Contributions to IRA, Roth IRA, 401(k) and other retirement savings plans are limited by the IRS to prevent the very wealthy from benefiting more than the average worker.
Contributions to traditional IRA and 401(k) accounts are made with pretax dollars, so they can offer a significant reduction to a worker's annual income tax burden. The contributions to many retirement savings accounts are capped to ensure that those who can afford to defer large amounts of their compensation do not take advantage of this tax benefit.
401(k) Contribution Limits
In 2017, the maximum employee contribution to a 401(k) plan, either traditional or Roth, is $18,000. Also, employers can contribute through either non-elective deferrals or contribution matching. However, the total contribution from all sources must not exceed the lesser of the employee's compensation or $54,000 for 2017.
To encourage those nearing the end of their working years to contribute more, the IRS also allows additional catch-up contributions for employees over the age of 50. In 2017, the catch-up contribution is $6,000, for those over 50.
A 401(k) is a qualified retirement plan offered through an employer. The IRS imposes certain limitations on the contributions of highly compensated employees, called non-discrimination testing, to encourage equal participation across all compensation levels.

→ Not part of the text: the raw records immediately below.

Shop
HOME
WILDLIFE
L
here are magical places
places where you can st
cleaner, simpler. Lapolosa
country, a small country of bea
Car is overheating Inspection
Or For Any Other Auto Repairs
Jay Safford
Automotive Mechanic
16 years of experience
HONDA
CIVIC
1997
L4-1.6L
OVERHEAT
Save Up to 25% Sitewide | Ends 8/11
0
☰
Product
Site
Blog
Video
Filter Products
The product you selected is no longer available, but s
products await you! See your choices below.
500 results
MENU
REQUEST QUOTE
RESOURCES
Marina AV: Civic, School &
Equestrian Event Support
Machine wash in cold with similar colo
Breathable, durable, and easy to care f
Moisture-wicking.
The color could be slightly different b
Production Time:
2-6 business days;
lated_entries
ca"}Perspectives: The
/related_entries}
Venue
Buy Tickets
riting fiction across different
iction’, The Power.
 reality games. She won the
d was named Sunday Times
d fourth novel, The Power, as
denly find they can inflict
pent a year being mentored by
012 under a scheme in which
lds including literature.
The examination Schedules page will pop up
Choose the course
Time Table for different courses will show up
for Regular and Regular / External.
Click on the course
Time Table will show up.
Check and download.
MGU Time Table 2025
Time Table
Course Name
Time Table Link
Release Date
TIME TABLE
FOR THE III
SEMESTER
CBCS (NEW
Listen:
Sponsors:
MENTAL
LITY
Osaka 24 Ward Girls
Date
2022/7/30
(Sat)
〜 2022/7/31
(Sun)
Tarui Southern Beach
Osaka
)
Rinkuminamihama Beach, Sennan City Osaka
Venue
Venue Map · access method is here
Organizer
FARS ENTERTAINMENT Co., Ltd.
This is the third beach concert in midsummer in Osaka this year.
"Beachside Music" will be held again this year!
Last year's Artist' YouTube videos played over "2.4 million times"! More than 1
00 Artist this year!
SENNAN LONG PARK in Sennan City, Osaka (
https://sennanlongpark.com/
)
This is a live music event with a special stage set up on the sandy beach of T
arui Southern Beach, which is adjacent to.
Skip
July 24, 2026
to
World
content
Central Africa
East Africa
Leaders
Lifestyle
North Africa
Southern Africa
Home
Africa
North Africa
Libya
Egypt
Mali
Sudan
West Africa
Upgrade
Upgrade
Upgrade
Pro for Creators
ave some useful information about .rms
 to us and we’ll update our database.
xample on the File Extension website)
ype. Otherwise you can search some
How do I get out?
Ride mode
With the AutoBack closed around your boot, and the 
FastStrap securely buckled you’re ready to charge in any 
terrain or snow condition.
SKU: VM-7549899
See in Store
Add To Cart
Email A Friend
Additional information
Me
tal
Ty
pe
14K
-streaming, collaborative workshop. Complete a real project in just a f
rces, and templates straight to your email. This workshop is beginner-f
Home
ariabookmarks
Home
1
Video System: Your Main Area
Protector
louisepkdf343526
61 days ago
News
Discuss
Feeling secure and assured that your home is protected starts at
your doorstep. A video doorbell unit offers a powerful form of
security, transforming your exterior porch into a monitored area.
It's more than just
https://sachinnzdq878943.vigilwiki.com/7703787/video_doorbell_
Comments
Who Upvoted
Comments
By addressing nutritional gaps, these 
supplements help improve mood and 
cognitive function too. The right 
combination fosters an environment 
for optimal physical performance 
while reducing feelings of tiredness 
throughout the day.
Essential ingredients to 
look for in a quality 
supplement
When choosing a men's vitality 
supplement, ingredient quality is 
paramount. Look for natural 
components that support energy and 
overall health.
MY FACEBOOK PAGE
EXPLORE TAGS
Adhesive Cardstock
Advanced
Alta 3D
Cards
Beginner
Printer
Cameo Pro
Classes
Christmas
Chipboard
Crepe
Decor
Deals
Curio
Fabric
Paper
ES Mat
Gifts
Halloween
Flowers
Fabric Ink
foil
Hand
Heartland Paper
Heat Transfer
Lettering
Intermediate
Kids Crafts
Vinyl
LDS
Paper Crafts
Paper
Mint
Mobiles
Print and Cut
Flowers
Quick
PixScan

For the 401(k) plan to retain its qualified status, contributions made by employees who earn large salaries – more than $120,000 must not exceed a certain percentage of the average contribution made by non-highly paid employees. This prompts higher-level employees, such as executives and management, to encourage plan participation among the rank and file. As the average regular employee contribution increases, the amount that more highly compensated employees are allowed to contribute increases, up to the annual maximum.
IRA Contribution Limits
For the 2017 fiscal year, IRA participants are limited to a maximum contribution of $5,500, or 100% of their compensation, whichever is lesser. Those over 50 can make catch-up contributions of up to $1,000 annually.
Like 401(k) plans, the contribution limits for IRAs apply to all accounts held by the same person. If you have both a traditional IRA and a Roth IRA, the total of all your contributions to both accounts cannot exceed $5,500, or $6,500 if you are over 50.
Leveling the Playing Field
IRAs are not qualified retirement plans because they are not offered through an employer. There is no provision for the type of non-discrimination testing that applies to 401(k) contributions.
However, IRAs were developed to encourage the average worker to save for retirement and not as another tax shelter for the rich. To prevent unfair benefit to the wealthy, the amount of your contribution to a traditional IRA that is tax-deductible may be reduced if you or your spouse is covered by an employer-sponsored plan, or if your combined income is above a certain amount.
In addition, Roth IRAs are only available to those who meet certain income requirements. In 2017, the contribution limits for single persons who earn more than $118,000, and married couples filing jointly who earn more than $186,000, are reduced. Individuals who earn more than $133,000 and couples who earn more than $196,000 are not eligible to contribute to Roth IRAs.